È stato progettato per trovare l’equilibrio perfetto tra comfort e funzionalità. Le sale di registrazione sono curate nei minimi dettagli, con materiali di altissima qualità, per favorire l’acustica, pur mantenendo l’ambiente caldo e accogliente. Ogni dettaglio, dalle luci soffuse all’arredamento è pensato per mettere gli artisti a proprio agio e stimolare la loro creatività.

La combinazione di un’ambiente naturale incredibile è la cura nella progettazione ha reso lo studio un vero e proprio tempio creativo. Sono svariate le personalità dell’ambiente musicale che hanno raccontato di aver trovato nello Shangri-La, non solo uno spazio di lavoro, ma un luogo in grado di tirare fuori tutto il loro potenziale. Questa filosofia, è la più importante motivazione per cui, ancora oggi, gli artisti continuano a tornarci.

Shangri-La Interno 1

L’impatto Culturale

Nel corso degli anni lo studio è diventato uno dei punti di riferimento in tutto il panorama musicale. I progetti registrati al suo interno hanno avuto un impatto significativo a livello culturale e sulla carriera degli artisti. Tornando indietro ad esaminare i progetti usciti da questo studio, si nota in poco tempo che molti di loro hanno spesso ridefinito e portato avanti l’evoluzione dei generi musicali più disparati. 

L’influenza dello Shangri-La non è solo musicale. Documentari, film e articoli, nel corso degli anni, hanno celebrato ciò che è stato e ciò che è lo studio, rendendolo uno dei luoghi di creazione della musica più conosciuti al mondo. 
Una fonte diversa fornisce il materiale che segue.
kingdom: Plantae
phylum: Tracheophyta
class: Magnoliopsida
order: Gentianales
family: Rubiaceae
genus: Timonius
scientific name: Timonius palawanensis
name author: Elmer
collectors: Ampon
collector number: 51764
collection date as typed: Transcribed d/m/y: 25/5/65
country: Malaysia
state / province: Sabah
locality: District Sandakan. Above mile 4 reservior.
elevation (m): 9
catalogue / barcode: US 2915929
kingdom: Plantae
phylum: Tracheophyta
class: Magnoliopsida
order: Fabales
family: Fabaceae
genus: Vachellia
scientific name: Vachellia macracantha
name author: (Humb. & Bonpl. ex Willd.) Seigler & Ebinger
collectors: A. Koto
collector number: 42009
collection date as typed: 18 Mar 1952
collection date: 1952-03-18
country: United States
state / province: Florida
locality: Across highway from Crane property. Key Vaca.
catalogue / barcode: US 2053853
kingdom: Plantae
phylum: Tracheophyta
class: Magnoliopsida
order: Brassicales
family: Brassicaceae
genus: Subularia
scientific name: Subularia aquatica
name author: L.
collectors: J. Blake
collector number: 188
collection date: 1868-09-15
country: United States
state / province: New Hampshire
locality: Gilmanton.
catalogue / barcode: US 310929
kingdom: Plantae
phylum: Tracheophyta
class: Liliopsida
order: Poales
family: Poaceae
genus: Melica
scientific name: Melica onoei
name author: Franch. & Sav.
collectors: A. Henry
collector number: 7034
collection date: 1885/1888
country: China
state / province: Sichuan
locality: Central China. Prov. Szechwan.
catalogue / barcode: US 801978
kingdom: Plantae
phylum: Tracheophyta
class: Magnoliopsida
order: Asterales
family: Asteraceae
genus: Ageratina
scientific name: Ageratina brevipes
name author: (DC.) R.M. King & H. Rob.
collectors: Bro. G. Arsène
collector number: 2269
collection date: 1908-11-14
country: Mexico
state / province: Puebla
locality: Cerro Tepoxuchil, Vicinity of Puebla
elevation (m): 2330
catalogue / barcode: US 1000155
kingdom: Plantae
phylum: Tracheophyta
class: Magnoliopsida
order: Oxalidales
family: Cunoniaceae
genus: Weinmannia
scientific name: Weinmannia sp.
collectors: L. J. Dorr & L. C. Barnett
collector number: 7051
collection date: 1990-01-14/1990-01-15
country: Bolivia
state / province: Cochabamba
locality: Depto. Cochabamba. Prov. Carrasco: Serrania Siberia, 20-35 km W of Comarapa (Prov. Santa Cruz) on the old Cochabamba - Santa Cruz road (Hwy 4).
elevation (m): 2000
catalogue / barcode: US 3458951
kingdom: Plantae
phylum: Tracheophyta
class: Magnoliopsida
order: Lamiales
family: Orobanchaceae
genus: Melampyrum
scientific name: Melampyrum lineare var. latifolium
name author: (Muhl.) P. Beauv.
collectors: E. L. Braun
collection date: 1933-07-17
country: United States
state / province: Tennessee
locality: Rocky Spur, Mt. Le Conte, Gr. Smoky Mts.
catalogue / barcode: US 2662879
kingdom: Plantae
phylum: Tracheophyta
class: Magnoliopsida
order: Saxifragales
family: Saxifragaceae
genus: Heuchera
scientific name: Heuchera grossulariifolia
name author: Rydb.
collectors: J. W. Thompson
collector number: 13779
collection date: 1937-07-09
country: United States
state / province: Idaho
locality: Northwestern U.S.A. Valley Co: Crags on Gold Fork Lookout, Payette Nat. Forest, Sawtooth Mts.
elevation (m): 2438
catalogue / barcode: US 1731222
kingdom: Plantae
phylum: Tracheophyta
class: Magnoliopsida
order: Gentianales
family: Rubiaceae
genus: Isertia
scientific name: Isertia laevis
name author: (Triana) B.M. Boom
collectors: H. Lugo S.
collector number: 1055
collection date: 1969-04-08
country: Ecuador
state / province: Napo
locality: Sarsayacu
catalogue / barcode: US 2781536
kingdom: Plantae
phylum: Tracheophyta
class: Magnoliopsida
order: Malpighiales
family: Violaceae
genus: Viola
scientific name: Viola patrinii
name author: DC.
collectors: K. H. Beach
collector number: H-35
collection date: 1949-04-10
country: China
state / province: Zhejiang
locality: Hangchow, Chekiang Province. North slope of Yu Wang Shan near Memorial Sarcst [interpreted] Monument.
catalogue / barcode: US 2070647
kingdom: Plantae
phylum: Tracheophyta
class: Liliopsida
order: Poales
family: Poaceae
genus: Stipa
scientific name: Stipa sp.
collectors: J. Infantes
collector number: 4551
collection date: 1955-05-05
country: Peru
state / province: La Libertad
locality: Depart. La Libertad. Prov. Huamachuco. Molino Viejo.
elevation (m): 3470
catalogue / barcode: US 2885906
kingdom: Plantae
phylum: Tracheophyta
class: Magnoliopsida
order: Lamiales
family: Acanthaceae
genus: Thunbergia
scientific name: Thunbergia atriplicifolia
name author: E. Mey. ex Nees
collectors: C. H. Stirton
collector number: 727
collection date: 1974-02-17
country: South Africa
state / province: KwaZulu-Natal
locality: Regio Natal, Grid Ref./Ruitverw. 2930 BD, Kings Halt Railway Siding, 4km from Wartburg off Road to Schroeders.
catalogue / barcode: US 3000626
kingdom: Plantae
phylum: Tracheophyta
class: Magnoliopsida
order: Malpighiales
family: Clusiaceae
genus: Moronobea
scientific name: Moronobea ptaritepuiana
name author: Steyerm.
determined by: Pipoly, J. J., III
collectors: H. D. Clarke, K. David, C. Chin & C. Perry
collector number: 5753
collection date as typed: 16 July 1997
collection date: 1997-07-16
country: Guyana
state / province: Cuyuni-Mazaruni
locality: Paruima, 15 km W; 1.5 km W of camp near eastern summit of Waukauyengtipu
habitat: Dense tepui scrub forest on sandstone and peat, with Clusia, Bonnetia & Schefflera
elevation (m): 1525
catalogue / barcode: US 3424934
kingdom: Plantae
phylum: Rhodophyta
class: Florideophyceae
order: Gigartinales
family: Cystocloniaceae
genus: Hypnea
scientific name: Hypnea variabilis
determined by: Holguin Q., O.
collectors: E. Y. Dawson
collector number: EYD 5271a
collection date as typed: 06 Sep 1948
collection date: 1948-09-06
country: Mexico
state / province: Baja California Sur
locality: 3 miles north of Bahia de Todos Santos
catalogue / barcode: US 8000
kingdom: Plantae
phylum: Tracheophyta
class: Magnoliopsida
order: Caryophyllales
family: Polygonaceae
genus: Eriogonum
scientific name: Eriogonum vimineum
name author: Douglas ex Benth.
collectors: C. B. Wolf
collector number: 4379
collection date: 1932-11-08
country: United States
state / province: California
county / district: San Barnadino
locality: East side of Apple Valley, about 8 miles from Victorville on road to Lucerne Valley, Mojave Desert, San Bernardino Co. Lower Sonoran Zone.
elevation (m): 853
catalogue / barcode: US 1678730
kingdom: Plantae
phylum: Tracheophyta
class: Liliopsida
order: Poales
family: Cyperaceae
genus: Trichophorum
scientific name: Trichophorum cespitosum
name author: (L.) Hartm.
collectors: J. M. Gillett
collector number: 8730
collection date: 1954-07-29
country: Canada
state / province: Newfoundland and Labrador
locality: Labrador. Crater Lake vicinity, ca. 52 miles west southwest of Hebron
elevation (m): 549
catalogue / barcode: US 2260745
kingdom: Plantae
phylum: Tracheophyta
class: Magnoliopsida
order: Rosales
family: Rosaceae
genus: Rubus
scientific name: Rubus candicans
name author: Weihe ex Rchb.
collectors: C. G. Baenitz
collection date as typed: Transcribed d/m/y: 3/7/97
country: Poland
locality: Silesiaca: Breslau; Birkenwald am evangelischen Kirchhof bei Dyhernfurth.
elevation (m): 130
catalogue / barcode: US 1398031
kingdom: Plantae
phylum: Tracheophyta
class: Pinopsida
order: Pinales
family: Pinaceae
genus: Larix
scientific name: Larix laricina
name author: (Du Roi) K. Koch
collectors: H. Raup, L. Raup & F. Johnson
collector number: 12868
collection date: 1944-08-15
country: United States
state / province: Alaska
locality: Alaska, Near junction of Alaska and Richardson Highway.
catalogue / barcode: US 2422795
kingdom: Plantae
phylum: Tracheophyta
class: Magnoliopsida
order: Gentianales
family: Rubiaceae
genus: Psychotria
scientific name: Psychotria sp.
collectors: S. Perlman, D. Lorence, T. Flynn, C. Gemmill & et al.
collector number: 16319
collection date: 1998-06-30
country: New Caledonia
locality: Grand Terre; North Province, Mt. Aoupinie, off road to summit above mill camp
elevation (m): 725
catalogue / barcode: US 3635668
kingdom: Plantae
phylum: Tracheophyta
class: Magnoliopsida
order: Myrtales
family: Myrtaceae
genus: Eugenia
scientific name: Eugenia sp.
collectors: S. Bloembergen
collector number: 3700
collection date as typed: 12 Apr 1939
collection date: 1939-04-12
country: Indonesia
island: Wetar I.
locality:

Ad oggi, quest’oasi discografica ha contribuito ad influenzare il modo in cui altri studi vengono concepiti, il modo in cui operano e addirittura, il tipo di tecnologia che utilizzano. Questo approccio ha dimostrato che non è solo chi ha il microfono più costoso, o la console più grande o il produttore migliore, a generare la musica migliore, ma anche l’ambiente che ti permette di farla uscire dalla tua testa. 

Ogni artista che ha lavorato dentro le mura dello Shangri-La ha scolpito qualcosa nell’anima dello Studio. Ha contribuito a costruire, mattone dopo mattone, nota dopo nota, la sua eredità. A distanza di cinquant’anni, questo studio rimane un faro di creatività nell’industria musicale. Speriamo non smetta mai di brillare.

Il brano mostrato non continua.